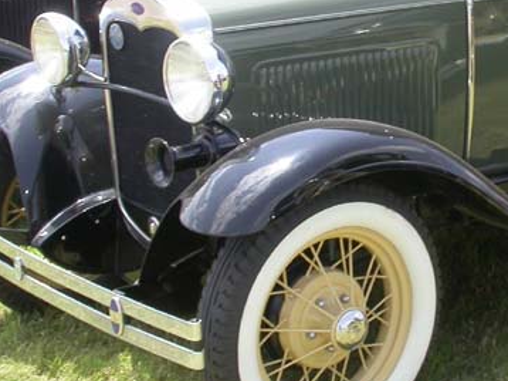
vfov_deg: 17.3
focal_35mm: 85
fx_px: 1247
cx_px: 383
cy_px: 100
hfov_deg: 22.8
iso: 100
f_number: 6
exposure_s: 1/148
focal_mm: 7.85
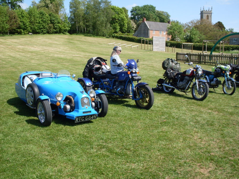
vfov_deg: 37.7
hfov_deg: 49.0
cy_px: 90
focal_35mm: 38
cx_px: 120
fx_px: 262
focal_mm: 6.3
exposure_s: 1/180
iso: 80
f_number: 8.4
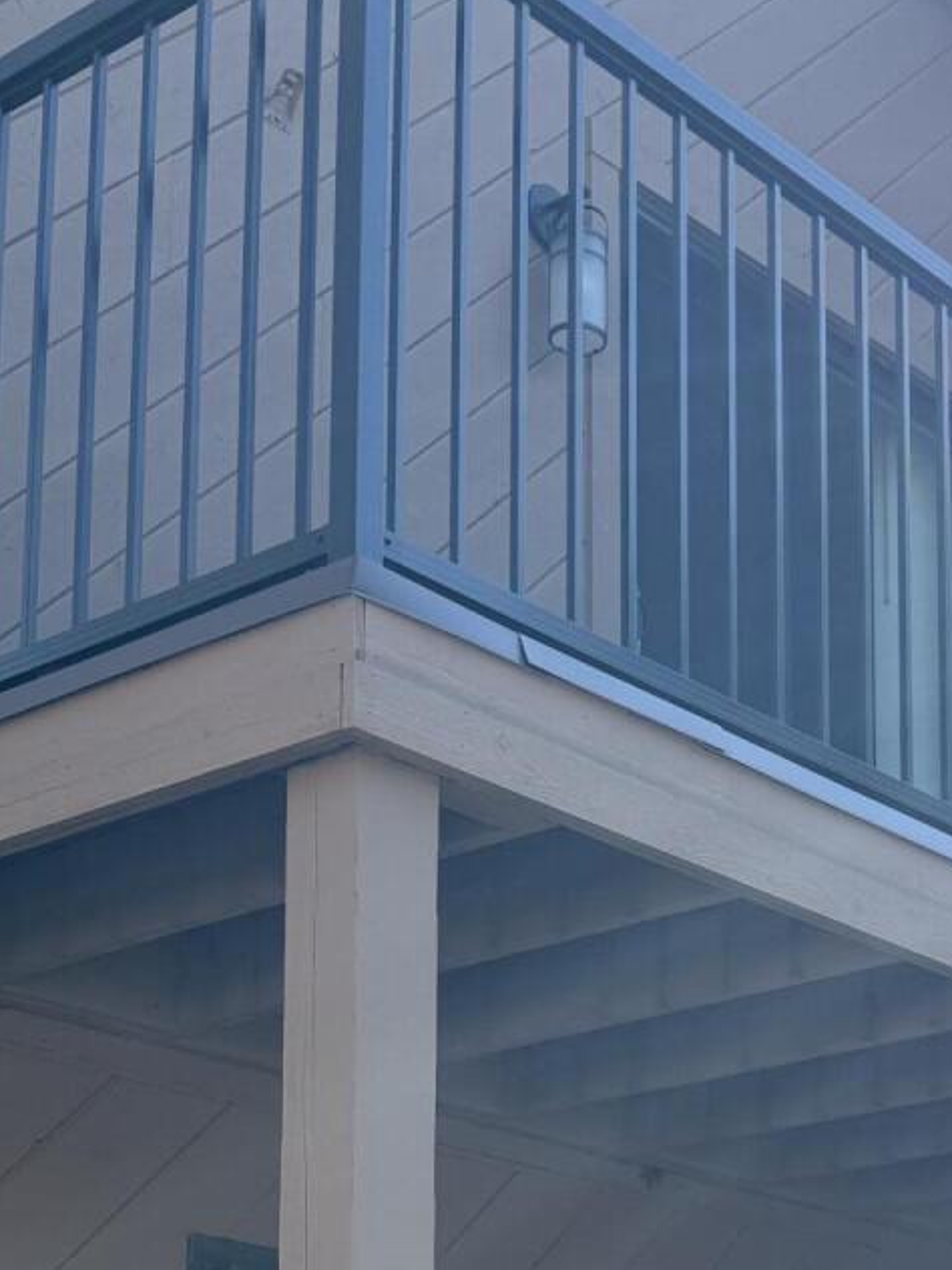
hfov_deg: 19.0
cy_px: 1290
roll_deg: +1.9
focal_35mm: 76
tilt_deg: +9.5
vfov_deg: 24.4
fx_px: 2787
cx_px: 894
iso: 80
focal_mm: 6.76
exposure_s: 1/1261
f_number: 1.78
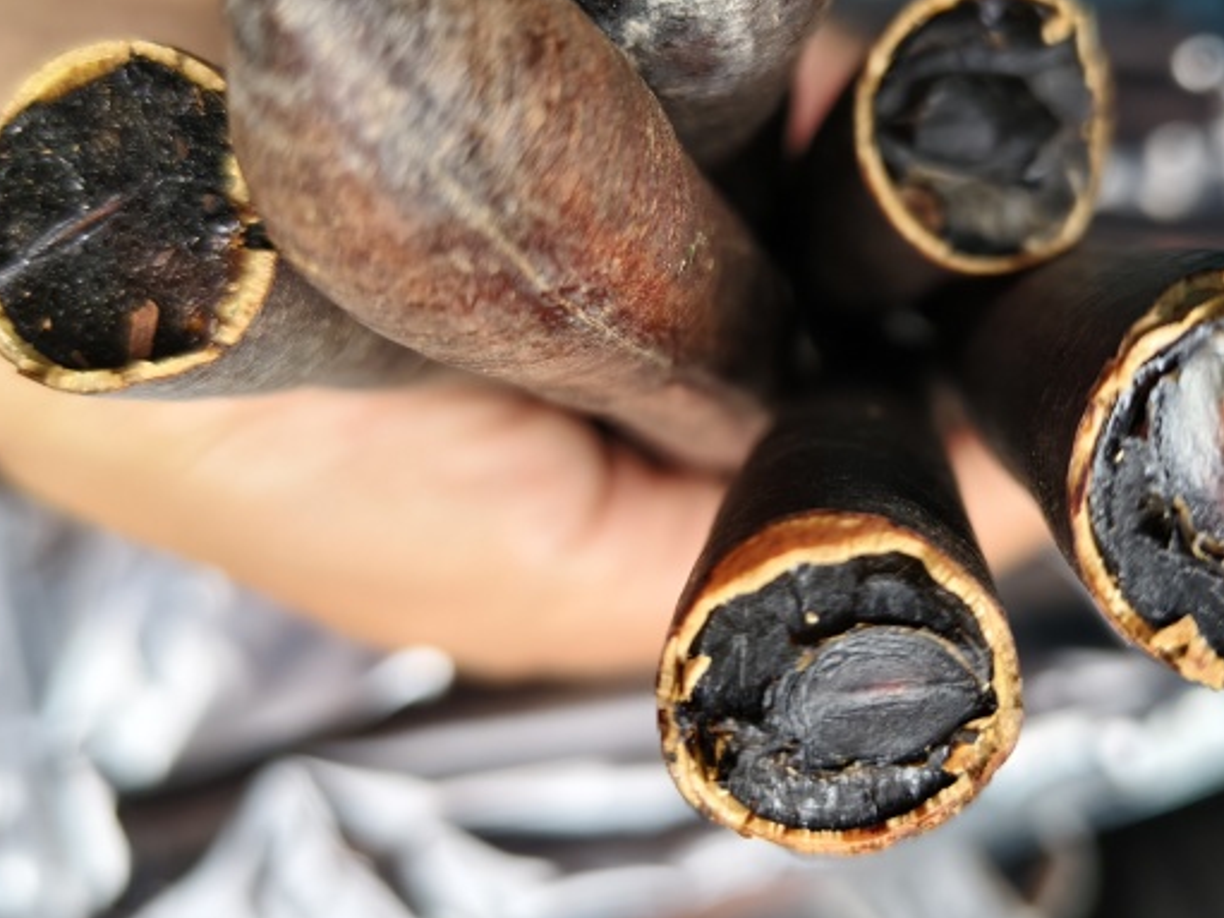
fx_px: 1273
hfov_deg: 50.5
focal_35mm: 36
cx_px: 810
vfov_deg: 39.4
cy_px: 360
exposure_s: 1/100
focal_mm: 5.56
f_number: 1.88
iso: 254
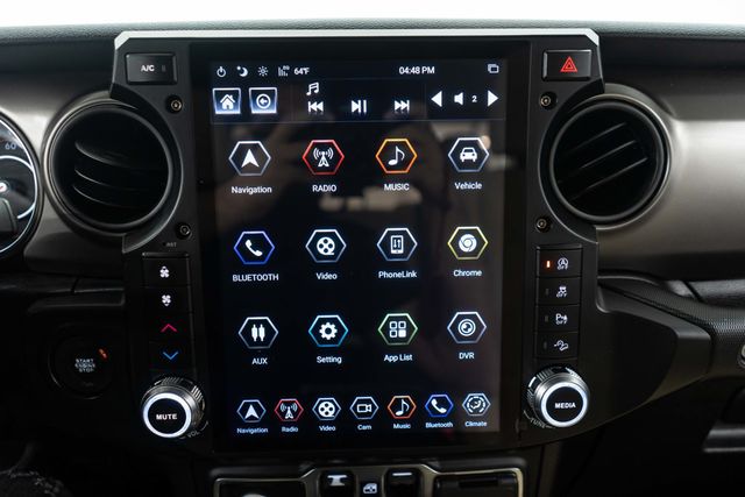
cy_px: 248
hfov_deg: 65.5
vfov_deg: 46.4
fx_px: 580
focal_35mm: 28
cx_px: 372
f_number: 3.2
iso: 1000
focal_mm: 28
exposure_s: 1/40
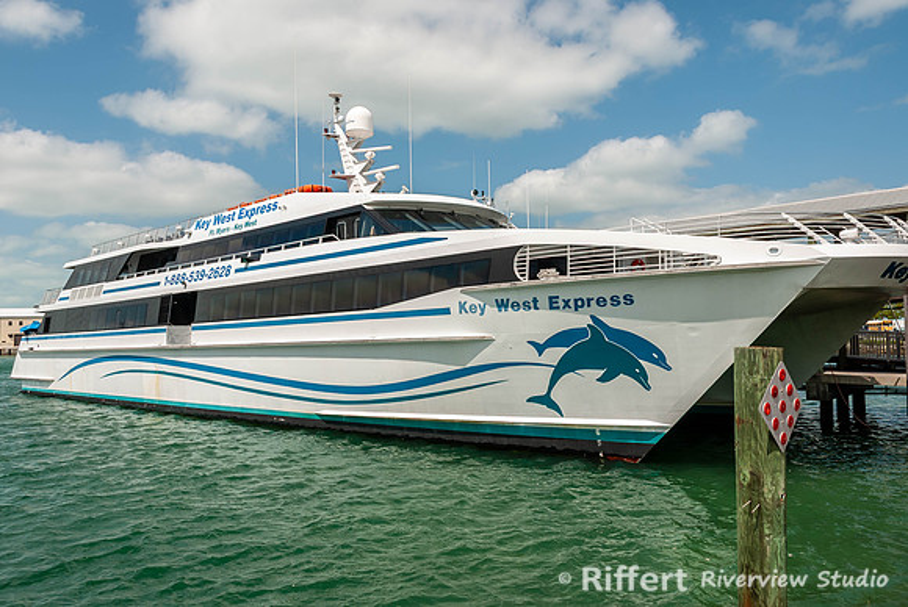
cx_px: 454
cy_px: 304
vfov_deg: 46.8
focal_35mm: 28
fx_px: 702
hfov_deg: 65.8
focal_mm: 18
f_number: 9
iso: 100
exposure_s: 1/320
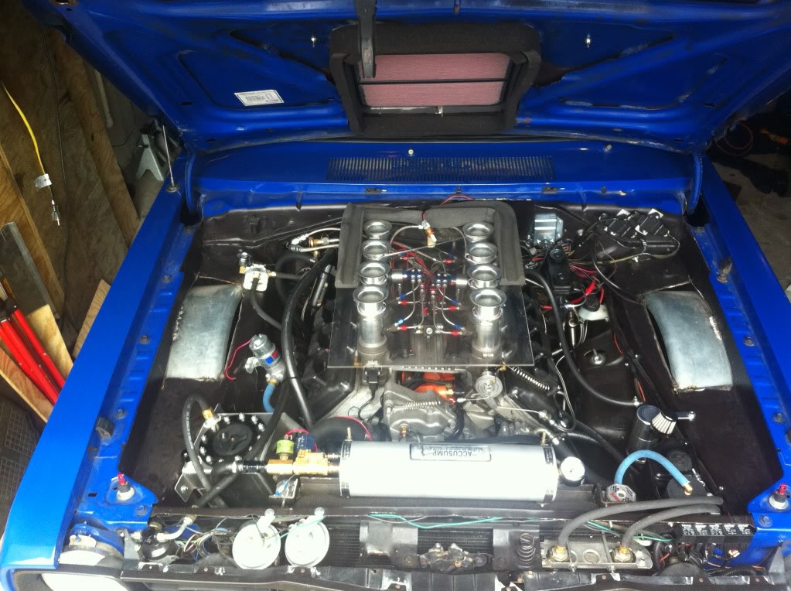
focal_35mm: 35
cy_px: 296
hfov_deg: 52.7
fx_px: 799
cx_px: 396
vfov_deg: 40.6
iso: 125
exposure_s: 1/120
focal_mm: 3.9
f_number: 2.8
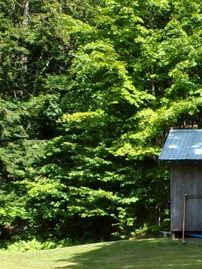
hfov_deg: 11.4
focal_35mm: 128
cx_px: 220
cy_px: 329
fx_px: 996
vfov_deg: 14.9
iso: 100
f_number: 4.4
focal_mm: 4.3
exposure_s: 1/200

YOUR GOAL
Reproduce everything above exactly, images excluded.

REPLY
vfov_deg: 17.3
focal_35mm: 85
fx_px: 1247
cx_px: 383
cy_px: 100
hfov_deg: 22.8
iso: 100
f_number: 6
exposure_s: 1/148
focal_mm: 7.85
vfov_deg: 37.7
hfov_deg: 49.0
cy_px: 90
focal_35mm: 38
cx_px: 120
fx_px: 262
focal_mm: 6.3
exposure_s: 1/180
iso: 80
f_number: 8.4
hfov_deg: 19.0
cy_px: 1290
roll_deg: +1.9
focal_35mm: 76
tilt_deg: +9.5
vfov_deg: 24.4
fx_px: 2787
cx_px: 894
iso: 80
focal_mm: 6.76
exposure_s: 1/1261
f_number: 1.78
fx_px: 1273
hfov_deg: 50.5
focal_35mm: 36
cx_px: 810
vfov_deg: 39.4
cy_px: 360
exposure_s: 1/100
focal_mm: 5.56
f_number: 1.88
iso: 254
cy_px: 248
hfov_deg: 65.5
vfov_deg: 46.4
fx_px: 580
focal_35mm: 28
cx_px: 372
f_number: 3.2
iso: 1000
focal_mm: 28
exposure_s: 1/40
cx_px: 454
cy_px: 304
vfov_deg: 46.8
focal_35mm: 28
fx_px: 702
hfov_deg: 65.8
focal_mm: 18
f_number: 9
iso: 100
exposure_s: 1/320
focal_35mm: 35
cy_px: 296
hfov_deg: 52.7
fx_px: 799
cx_px: 396
vfov_deg: 40.6
iso: 125
exposure_s: 1/120
focal_mm: 3.9
f_number: 2.8
hfov_deg: 11.4
focal_35mm: 128
cx_px: 220
cy_px: 329
fx_px: 996
vfov_deg: 14.9
iso: 100
f_number: 4.4
focal_mm: 4.3
exposure_s: 1/200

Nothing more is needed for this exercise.